CoreWeave’s fiscal 2025 Q2 results beat expectations by showing a dramatic narrowing of losses and a record revenue increase. While the company did not revise its guidance, the positive financial momentum and strategic expansion indicate strong execution of its growth plans. The earnings report highlighted a 206.7% year-over-year revenue jump, alongside a meaningful reduction in per-share losses.
Revenue CoreWeave’s total revenue surged by 206.7% to $1.21 billion in 2025 Q2, compared to $395.37 million in 2024 Q2, driven by strong demand for its AI cloud platform.
Earnings/Net Income The company significantly narrowed its losses, reporting a per-share loss of $0.60 in 2025 Q2, a 63.0% improvement from a loss of $1.62 per share in 2024 Q2. Net loss also decreased to $-290.51 million, a reduction of 10.1% from the $-323.02 million reported in the same period last year.
Price Action The stock price of
has experienced mixed short-term performance, tumbling 11.44% during the latest trading day, while climbing 6.82% for the most recent full week. It has also declined 11.04% month-to-date.
Post Earnings Price Action Review The strategy of buying CoreWeave (CRWV) shares after its revenue increased quarter-over-quarter on the financial report release date and holding for 30 days delivered remarkable returns over the past three years. This strategy achieved a total return of 220.74%, vastly outperforming the benchmark return of 11.87%. The excess return of 208.87% demonstrated the strategy’s strong performance relative to the market. A CAGR of 5488.30% highlighted the compounding effectiveness, although the strategy came with higher volatility, as indicated by a Sharpe ratio of 34.66 and a maximum drawdown of 158.33%. The strategy, therefore, is best suited for investors with a higher risk tolerance seeking substantial gains.
CEO Commentary Michael Intrator, Co-Founder, Chairman of the Board, and Chief Executive Officer, highlighted the strong second-quarter performance, emphasizing continued momentum across all business areas. He noted the company’s rapid scaling to meet unprecedented demand for AI, with CoreWeave’s AI cloud platform setting new benchmarks for performance and scalability.
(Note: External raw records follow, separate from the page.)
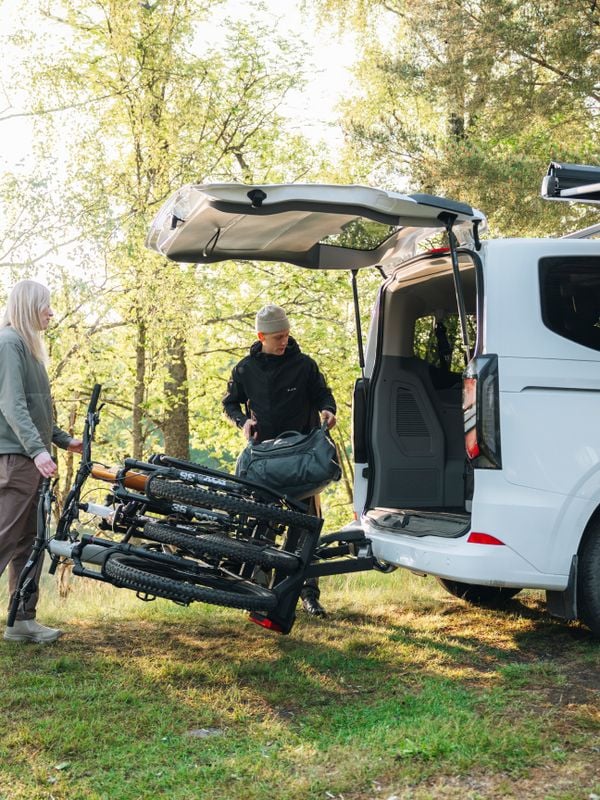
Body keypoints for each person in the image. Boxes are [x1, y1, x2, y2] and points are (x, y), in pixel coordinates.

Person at [222, 304, 337, 617]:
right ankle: (261, 593)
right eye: (277, 337)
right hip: (264, 462)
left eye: (286, 334)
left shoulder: (305, 365)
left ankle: (309, 595)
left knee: (305, 529)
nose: (284, 340)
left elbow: (324, 395)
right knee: (263, 525)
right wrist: (242, 422)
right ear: (261, 336)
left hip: (303, 460)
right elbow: (230, 403)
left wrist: (329, 410)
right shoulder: (245, 369)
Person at [0, 280, 83, 643]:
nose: (51, 312)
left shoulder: (30, 348)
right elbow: (12, 405)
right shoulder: (9, 344)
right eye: (46, 306)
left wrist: (64, 440)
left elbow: (37, 409)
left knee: (28, 542)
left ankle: (21, 620)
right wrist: (37, 451)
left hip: (27, 458)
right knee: (4, 539)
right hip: (15, 460)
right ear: (29, 307)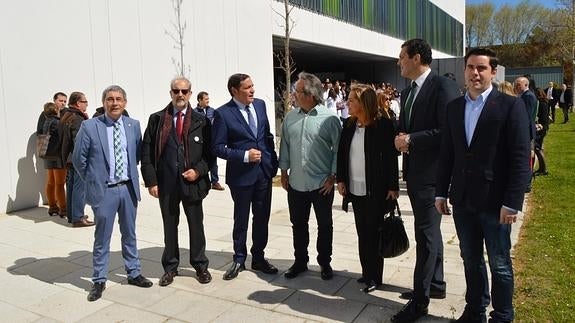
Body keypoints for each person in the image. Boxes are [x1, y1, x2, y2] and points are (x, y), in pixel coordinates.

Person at [435, 47, 531, 323]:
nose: (475, 73)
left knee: (500, 263)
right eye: (470, 68)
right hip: (463, 200)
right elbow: (448, 154)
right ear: (464, 70)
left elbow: (519, 156)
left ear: (492, 71)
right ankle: (475, 309)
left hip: (496, 203)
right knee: (470, 259)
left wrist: (513, 201)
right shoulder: (454, 107)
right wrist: (441, 191)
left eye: (481, 68)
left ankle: (502, 315)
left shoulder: (510, 106)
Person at [392, 38, 460, 323]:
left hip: (433, 178)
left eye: (402, 57)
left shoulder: (442, 86)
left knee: (426, 237)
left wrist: (411, 140)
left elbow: (449, 131)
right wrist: (399, 137)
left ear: (417, 57)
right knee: (430, 235)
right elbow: (404, 128)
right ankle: (436, 285)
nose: (398, 63)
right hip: (415, 176)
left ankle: (419, 303)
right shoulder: (407, 92)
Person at [72, 85, 153, 302]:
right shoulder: (90, 126)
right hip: (104, 191)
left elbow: (136, 154)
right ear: (104, 102)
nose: (114, 103)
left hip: (127, 188)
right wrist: (93, 181)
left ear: (125, 102)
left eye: (118, 99)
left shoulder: (133, 125)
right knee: (102, 237)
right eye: (110, 99)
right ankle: (99, 279)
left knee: (130, 233)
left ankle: (134, 272)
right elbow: (79, 159)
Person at [141, 77, 213, 286]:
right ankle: (170, 267)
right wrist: (151, 181)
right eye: (176, 91)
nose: (180, 95)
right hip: (167, 184)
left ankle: (200, 265)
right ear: (170, 93)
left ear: (190, 93)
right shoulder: (157, 119)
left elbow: (210, 155)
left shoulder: (201, 120)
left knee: (196, 226)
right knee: (169, 226)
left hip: (192, 184)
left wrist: (198, 172)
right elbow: (146, 153)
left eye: (184, 91)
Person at [212, 73, 279, 280]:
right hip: (241, 176)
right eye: (247, 87)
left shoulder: (259, 105)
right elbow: (217, 147)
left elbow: (267, 135)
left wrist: (272, 161)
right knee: (241, 219)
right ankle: (239, 258)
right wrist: (244, 156)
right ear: (234, 91)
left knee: (262, 217)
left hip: (264, 174)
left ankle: (258, 257)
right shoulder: (223, 114)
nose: (252, 90)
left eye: (253, 86)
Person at [279, 72, 341, 281]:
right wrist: (284, 172)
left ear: (311, 94)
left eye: (296, 91)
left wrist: (332, 176)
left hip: (321, 184)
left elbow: (338, 150)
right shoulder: (290, 118)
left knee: (325, 225)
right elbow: (285, 146)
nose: (293, 95)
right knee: (298, 224)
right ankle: (300, 261)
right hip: (296, 183)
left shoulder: (330, 118)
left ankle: (325, 262)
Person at [336, 84, 399, 293]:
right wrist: (341, 180)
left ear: (364, 104)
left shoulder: (382, 126)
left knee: (374, 233)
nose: (348, 103)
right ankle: (366, 272)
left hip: (376, 189)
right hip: (355, 188)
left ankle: (375, 276)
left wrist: (392, 185)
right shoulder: (349, 125)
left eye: (352, 100)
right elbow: (342, 154)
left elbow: (391, 158)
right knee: (362, 233)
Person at [60, 91, 93, 227]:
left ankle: (73, 215)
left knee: (72, 187)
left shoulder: (66, 116)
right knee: (80, 188)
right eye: (85, 102)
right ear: (78, 103)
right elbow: (79, 141)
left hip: (68, 158)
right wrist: (83, 158)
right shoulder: (77, 118)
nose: (87, 104)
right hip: (77, 158)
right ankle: (78, 218)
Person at [39, 102, 67, 218]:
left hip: (47, 156)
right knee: (60, 184)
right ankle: (63, 209)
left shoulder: (46, 122)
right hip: (57, 156)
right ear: (55, 110)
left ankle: (52, 207)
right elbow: (63, 138)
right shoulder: (57, 122)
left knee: (51, 182)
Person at [195, 91, 224, 191]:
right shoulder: (194, 112)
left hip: (212, 141)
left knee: (213, 163)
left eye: (208, 99)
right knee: (200, 162)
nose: (208, 101)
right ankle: (201, 181)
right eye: (206, 99)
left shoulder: (212, 111)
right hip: (200, 143)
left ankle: (215, 182)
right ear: (200, 100)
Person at [534, 88, 550, 176]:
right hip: (543, 127)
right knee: (539, 149)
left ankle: (543, 169)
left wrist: (539, 125)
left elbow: (543, 118)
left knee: (538, 149)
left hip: (541, 128)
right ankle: (542, 168)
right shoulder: (543, 102)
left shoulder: (542, 104)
Intrator underscored the company’s leadership in AI infrastructure, including being the first to offer the complete Blackwell GPU portfolio at scale, positioning CoreWeave as the platform of choice for advanced AI workloads and AI pioneers.
Guidance CoreWeave will provide forward-looking guidance during its earnings call and webcast, including financial and strategic outlook for future periods. The company emphasized continued scaling of AI infrastructure, rapid deployment of new GPU technologies, and growth through key customer contracts and strategic acquisitions. CoreWeave also noted ongoing investments in new data center capacity, including a 250MW greenfield campus in Kenilworth, NJ.